Nabhan adalah warga Kenya yang dicari untuk diinterogasi sehubungan dengan serangan bom mobil di sebuah resor pantai di Kenya dan upaya yang hampir bersamaan untuk menembak jatuh sebuah pesawat Israel pada tahun 2002. Sepuluh warga Kenya dan tiga warga Israel tewas dalam ledakan di hotel tersebut. Rudal-rudal itu meleset dari pesawat.

Dua pejabat militer AS mengatakan pasukan dari Komando Operasi Khusus Gabungan AS terlibat dalam serangan hari Senin di Somalia selatan. Para pejabat tidak memberikan rincian mengenai target tersebut, dan berbicara tanpa menyebut nama karena operasi tersebut bersifat rahasia.

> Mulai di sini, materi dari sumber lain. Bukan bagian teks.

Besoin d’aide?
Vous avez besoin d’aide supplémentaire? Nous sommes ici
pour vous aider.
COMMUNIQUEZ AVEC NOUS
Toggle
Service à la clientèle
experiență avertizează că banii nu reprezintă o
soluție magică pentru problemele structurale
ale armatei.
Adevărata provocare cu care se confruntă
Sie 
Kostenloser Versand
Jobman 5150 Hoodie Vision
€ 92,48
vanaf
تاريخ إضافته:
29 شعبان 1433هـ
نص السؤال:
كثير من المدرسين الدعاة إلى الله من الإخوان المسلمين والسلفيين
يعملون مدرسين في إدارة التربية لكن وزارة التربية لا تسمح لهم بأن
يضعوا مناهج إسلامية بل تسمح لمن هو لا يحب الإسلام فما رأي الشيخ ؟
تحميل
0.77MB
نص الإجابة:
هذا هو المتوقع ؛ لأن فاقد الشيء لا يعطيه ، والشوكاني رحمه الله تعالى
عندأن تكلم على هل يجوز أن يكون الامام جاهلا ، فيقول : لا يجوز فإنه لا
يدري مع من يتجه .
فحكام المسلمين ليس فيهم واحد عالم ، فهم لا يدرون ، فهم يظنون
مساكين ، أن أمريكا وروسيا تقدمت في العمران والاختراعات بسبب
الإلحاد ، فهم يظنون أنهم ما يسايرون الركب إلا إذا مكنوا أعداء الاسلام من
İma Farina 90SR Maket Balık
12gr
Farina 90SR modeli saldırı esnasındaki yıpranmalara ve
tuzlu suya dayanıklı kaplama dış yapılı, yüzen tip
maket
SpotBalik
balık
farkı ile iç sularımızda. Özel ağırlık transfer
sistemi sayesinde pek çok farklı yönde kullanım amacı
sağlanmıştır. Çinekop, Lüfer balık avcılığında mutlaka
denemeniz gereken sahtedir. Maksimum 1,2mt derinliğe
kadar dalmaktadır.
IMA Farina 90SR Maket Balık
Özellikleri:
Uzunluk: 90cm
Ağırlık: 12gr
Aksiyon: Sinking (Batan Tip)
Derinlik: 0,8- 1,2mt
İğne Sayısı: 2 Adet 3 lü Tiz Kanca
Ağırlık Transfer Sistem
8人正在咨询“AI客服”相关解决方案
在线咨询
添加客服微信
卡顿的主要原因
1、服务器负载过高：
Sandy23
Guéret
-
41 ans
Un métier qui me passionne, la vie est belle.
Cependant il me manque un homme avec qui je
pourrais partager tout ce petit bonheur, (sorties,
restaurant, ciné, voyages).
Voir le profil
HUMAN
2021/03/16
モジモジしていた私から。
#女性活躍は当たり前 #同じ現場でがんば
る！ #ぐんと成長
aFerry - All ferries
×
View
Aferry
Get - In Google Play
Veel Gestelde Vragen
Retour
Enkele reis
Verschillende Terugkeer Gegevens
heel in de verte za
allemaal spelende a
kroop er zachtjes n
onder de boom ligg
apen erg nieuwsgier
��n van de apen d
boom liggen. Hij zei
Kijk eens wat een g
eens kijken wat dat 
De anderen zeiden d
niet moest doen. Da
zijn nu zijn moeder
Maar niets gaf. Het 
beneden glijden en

Namun wakil walikota urusan keamanan di ibu kota Somalia, mengutip laporan intelijen, membenarkan bahwa Nabhan telah terbunuh. Abdi Fitah Shawey tidak menjelaskan lebih lanjut.

Warga Somalia yang menyaksikan penggerebekan hari Senin mengatakan enam helikopter menyerbu desa yang dikuasai pemberontak di dekat Barawe, sekitar 250 kilometer selatan Mogadishu, sebelum dua pesawat melepaskan tembakan ke sebuah kendaraan, menewaskan dua orang dan melukai dua lainnya.

Ernst Jan Hogendoorn, direktur proyek Tanduk Afrika dari International Crisis Group, mengatakan ketepatan “bedah” serangan hari Senin menunjukkan bahwa AS memiliki intelijen khusus di Somalia.

“Saya pikir hal ini tentu akan membuat para pemimpin Al-Shabab lebih berhati-hati ketika mereka beroperasi, karena jelas Amerika Serikat memiliki informasi intelijen yang sangat tepat mengenai pergerakan mereka,” katanya.

Seperti sebagian besar wilayah Somalia, Barawe dan kota-kota sekitarnya dikendalikan oleh kelompok militan Al-Shabab, yang dituduh AS memiliki hubungan dengan al-Qaeda. Al-Shabab, yang memiliki pejuang asing di barisannya, berupaya menggulingkan pemerintah dan menerapkan ajaran Islam yang ketat di Somalia.

Pemerintah yang didukung PBB, dan didukung oleh pasukan penjaga perdamaian Uni Afrika, hanya menguasai beberapa blok dari Mogadishu, ibu kota yang dilanda perang.